The problem:
Lines containing the word "logic" are the ones to copy from the records below.

*** Opening of Given records ***

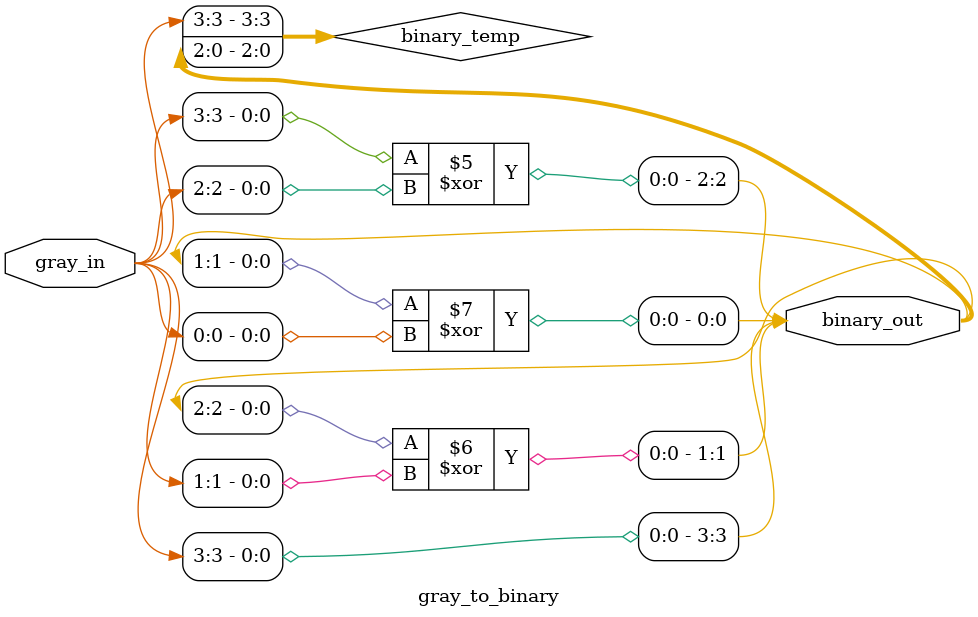
<source format=sv>
/******************************************************************************
***                                                                         ***
*** Ece 527L Experiment #4                      German Zepeda, Spring 2019  ***
*** Experiment #4, FIFO                                                     ***
*******************************************************************************
*** Filename: GrayToBin.sv                                                  ***
***                                                                         ***
*** this files converts gray to binary                                      ***
*******************************************************************************
*/

`timescale 1ps/1ps

module gray_to_binary#( SIZE=4) (
    input        [SIZE-1:0] gray_in,
    output logic [SIZE-1:0] binary_out	
);

logic [SIZE-1:0] binary_temp;
assign binary_out = {gray_in[SIZE-1], binary_temp[SIZE-2:0]};

//this does gray to binary conversion what ws this even doing lmao
always_comb begin : proc_conver
    binary_temp = 0;
	for (int i = SIZE-1; i >= 0; i--)
	 begin
         if( i == SIZE-1) begin
             binary_temp[i] = gray_in[i];
         end
         else begin
             binary_temp[i] = binary_temp[i+1] ^ gray_in[i];
         end
	end
end
endmodule

</source>
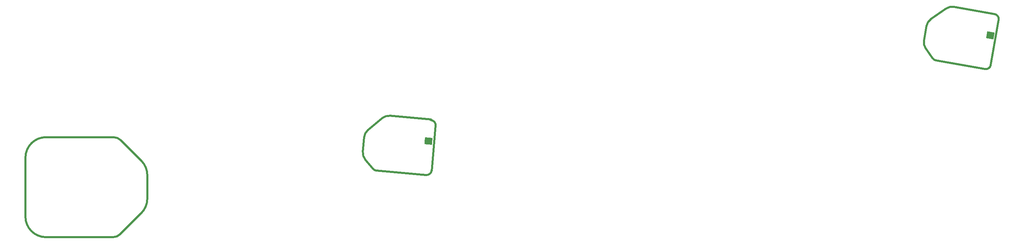
<source format=gbr>
*
G4_C Author: OrCAD GerbTool(tm) 8.1.1 Wed Jun 18 21:18:24 2003*
%LPD*%
%LNstiffbot*%
%FSLAX34Y34*%
%MOIN*%
%AD*%
%AMD26R81*
20,1,0.027000,0.000000,-0.036000,0.000000,0.036000,81.000000*
%
%AMD12R359*
20,1,0.027000,0.035560,-0.005630,-0.035560,0.005630,359.000000*
%
%AMD26R81N2*
20,1,0.027000,0.000000,-0.036000,0.000000,0.036000,81.000000*
%
%AMD14R1*
20,1,0.027000,0.035560,-0.005630,-0.035560,0.005630,1.000000*
%
%AMD15R1*
20,1,0.027000,0.035650,-0.005010,-0.035650,0.005010,1.000000*
%
%AMD16R1*
20,1,0.027000,0.035730,-0.004390,-0.035730,0.004390,1.000000*
%
%AMD17R1*
20,1,0.027000,0.035800,-0.003770,-0.035800,0.003770,1.000000*
%
%AMD18R1*
20,1,0.027000,0.035860,-0.003140,-0.035860,0.003140,1.000000*
%
%AMD19R1*
20,1,0.027000,0.035910,-0.002510,-0.035910,0.002510,1.000000*
%
%AMD20R357*
20,1,0.027000,0.035950,-0.001880,-0.035950,0.001880,357.000000*
%
%AMD21R1*
20,1,0.027000,0.035800,-0.003760,-0.035800,0.003760,1.000000*
%
%ADD10C,0.010000*%
%ADD11C,0.020000*%
%ADD12D26R81*%
%ADD13D12R359*%
%ADD14D26R81N2*%
%ADD15D14R1*%
%ADD16D15R1*%
%ADD17D16R1*%
%ADD18D17R1*%
%ADD19D18R1*%
%ADD20D19R1*%
%ADD21D20R357*%
%ADD22D21R1*%
%ADD26R,0.027000X0.072000*%
G4_C OrCAD GerbTool Tool List *
G54D11*
G1X9929Y10082D2*
G75*
G3X9222Y10374I-707J-707D1*
G74*
G1X9879Y957D2*
G75*
G2X9172Y664I-707J707D1*
G74*
G1X2675Y10375D2*
G1X9222Y10374D1*
G1X675Y8375D2*
G75*
G2X2675Y10375I2000J0D1*
G74*
G1X9172Y664D2*
G1X2675Y664D1*
G1X675Y2664D2*
G1X675Y8375D1*
G1X2675Y664D2*
G75*
G2X675Y2664I0J2000D1*
G74*
G1X9879Y957D2*
G1X11917Y2995D1*
G75*
G3X12503Y4409I-1414J1414D1*
G74*
G1X12503Y6680D1*
G1X11917Y8094D2*
G1X9929Y10082D1*
G1X12503Y6680D2*
G75*
G3X11917Y8094I-2000J0D1*
G74*
G1X95125Y21754D2*
G75*
G3X94719Y22333I-492J87D1*
G74*
G1X88714Y18034D2*
G75*
G3X89037Y17827I410J287D1*
G74*
G1X93778Y16991D1*
G1X94357Y17397D2*
G1X95125Y21754D1*
G1X93778Y16991D2*
G75*
G3X94357Y17397I87J492D1*
G74*
G1X88714Y18034D2*
G1X88028Y19012D1*
G75*
G2X87863Y19759I819J574D1*
G74*
G1X88113Y21176D1*
G75*
G2X88524Y21821I985J-174D1*
G74*
G1X90015Y22865D1*
G1X90762Y23031D2*
G1X94719Y22333D1*
G1X90015Y22865D2*
G75*
G2X90762Y23031I574J-819D1*
G74*
G54D13*
G1X94259Y20060D3*
G1X94293Y20255D3*
G1X94328Y20452D3*
G1X34417Y7297D2*
G75*
G54D11*
G3X34757Y7119I384J322D1*
G74*
G1X39553Y6700D1*
G75*
G3X40095Y7155I44J498D1*
G74*
G1X34417Y7297D2*
G1X33649Y8212D1*
G75*
G2X33420Y8942I766J643D1*
G74*
G1X33545Y10375D1*
G75*
G2X33899Y11053I996J-87D1*
G74*
G1X35293Y12223D1*
G1X36023Y12454D2*
G1X40026Y12103D1*
G1X35293Y12223D2*
G75*
G2X36023Y12454I643J-766D1*
G74*
G54D22*
G1X39765Y9799D3*
G1X39782Y9997D3*
G1X39800Y10196D3*
G1X40482Y11490D2*
G75*
G54D11*
G3X40028Y12032I-498J44D1*
G74*
G1X40096Y7083D2*
G1X40482Y11490D1*
M2*

</source>
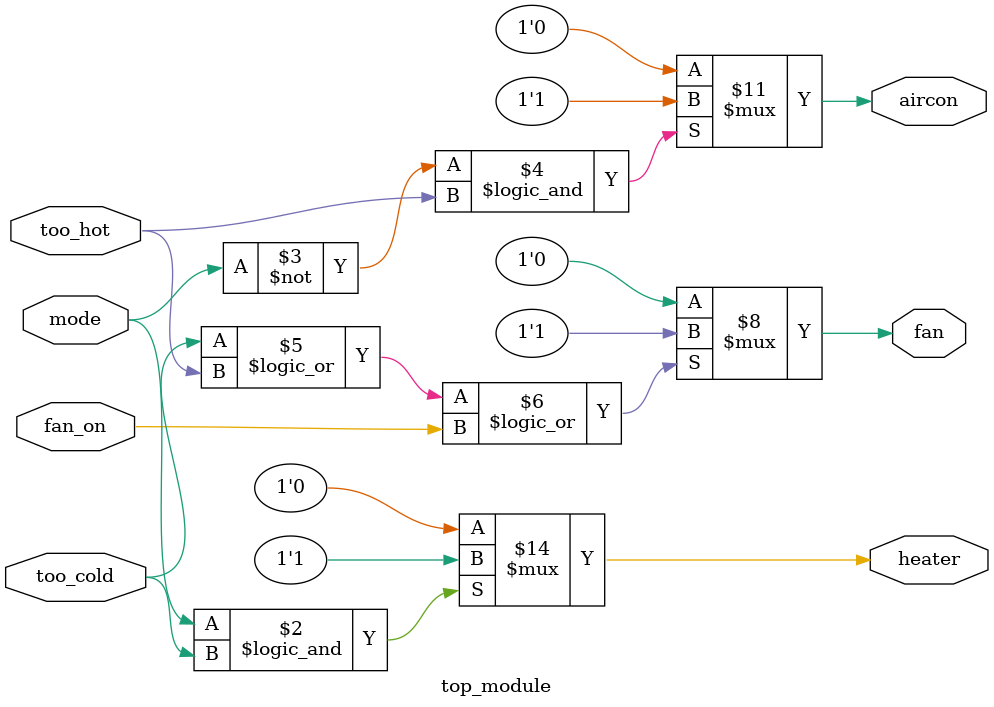
<source format=sv>
module top_module(
    input mode,
    input too_cold, 
    input too_hot,
    input fan_on,
    output reg heater,
    output reg aircon,
    output reg fan
);

always @(*) begin
    // Control heater
    if (mode && too_cold) begin
        heater = 1;
    end else begin
        heater = 0;
    end
    
    // Control air conditioner
    if (~mode && too_hot) begin
        aircon = 1;
    end else begin
        aircon = 0;
    end
    
    // Control fan
    if (too_cold || too_hot || fan_on) begin
        fan = 1;
    end else begin
        fan = 0;
    end
end

endmodule

</source>
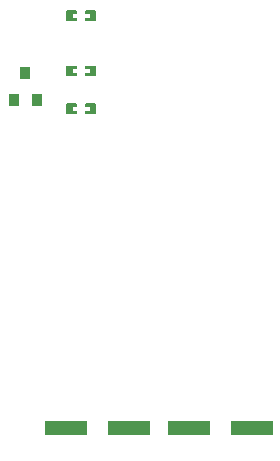
<source format=gbp>
G04 Layer: BottomPasteMaskLayer*
G04 EasyEDA v6.5.28, 2023-05-12 23:13:51*
G04 2c4de912aade46c3ae8d467baab15760,9779bb66b829476cac46641fb3e7303a,10*
G04 Gerber Generator version 0.2*
G04 Scale: 100 percent, Rotated: No, Reflected: No *
G04 Dimensions in inches *
G04 leading zeros omitted , absolute positions ,3 integer and 6 decimal *
%FSLAX36Y36*%
%MOIN*%

%AMMACRO1*21,1,$1,$2,0,0,$3*%
%ADD10MACRO1,0.1378X0.0472X0.0000*%
%ADD11MACRO1,0.0394X0.0315X90.0000*%

%LPD*%
G36*
X817960Y2347720D02*
G01*
X815980Y2345740D01*
X815980Y2314260D01*
X817960Y2312280D01*
X849440Y2312280D01*
X851420Y2314260D01*
X851420Y2323780D01*
X836860Y2323780D01*
X836860Y2336780D01*
X851420Y2336780D01*
X851420Y2345740D01*
X849440Y2347720D01*
G37*
G36*
X880939Y2347720D02*
G01*
X878980Y2345740D01*
X878980Y2336780D01*
X893940Y2336780D01*
X893940Y2323780D01*
X878980Y2323780D01*
X878980Y2314260D01*
X880939Y2312280D01*
X912039Y2312280D01*
X914020Y2314260D01*
X914020Y2345740D01*
X912039Y2347720D01*
G37*
G36*
X817960Y2222720D02*
G01*
X815980Y2220740D01*
X815980Y2189260D01*
X817960Y2187280D01*
X849440Y2187280D01*
X851420Y2189260D01*
X851420Y2198780D01*
X836860Y2198780D01*
X836860Y2211780D01*
X851420Y2211780D01*
X851420Y2220740D01*
X849440Y2222720D01*
G37*
G36*
X880939Y2222720D02*
G01*
X878980Y2220740D01*
X878980Y2211780D01*
X893940Y2211780D01*
X893940Y2198780D01*
X878980Y2198780D01*
X878980Y2189260D01*
X880939Y2187280D01*
X912039Y2187280D01*
X914020Y2189260D01*
X914020Y2220740D01*
X912039Y2222720D01*
G37*
G36*
X817960Y2532720D02*
G01*
X815980Y2530740D01*
X815980Y2499260D01*
X817960Y2497280D01*
X849440Y2497280D01*
X851420Y2499260D01*
X851420Y2508780D01*
X836860Y2508780D01*
X836860Y2521780D01*
X851420Y2521780D01*
X851420Y2530740D01*
X849440Y2532720D01*
G37*
G36*
X880939Y2532720D02*
G01*
X878980Y2530740D01*
X878980Y2521780D01*
X893940Y2521780D01*
X893940Y2508780D01*
X878980Y2508780D01*
X878980Y2499260D01*
X880939Y2497280D01*
X912039Y2497280D01*
X914020Y2499260D01*
X914020Y2530740D01*
X912039Y2532720D01*
G37*
D10*
G01*
X1025119Y1140000D03*
G01*
X814879Y1140000D03*
G01*
X1224882Y1140000D03*
G01*
X1435117Y1140000D03*
D11*
G01*
X642598Y2234724D03*
G01*
X679997Y2325275D03*
G01*
X717401Y2234724D03*
M02*

</source>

*** Close of Given records ***

Exercise response:
    output logic [SIZE-1:0] binary_out	
logic [SIZE-1:0] binary_temp;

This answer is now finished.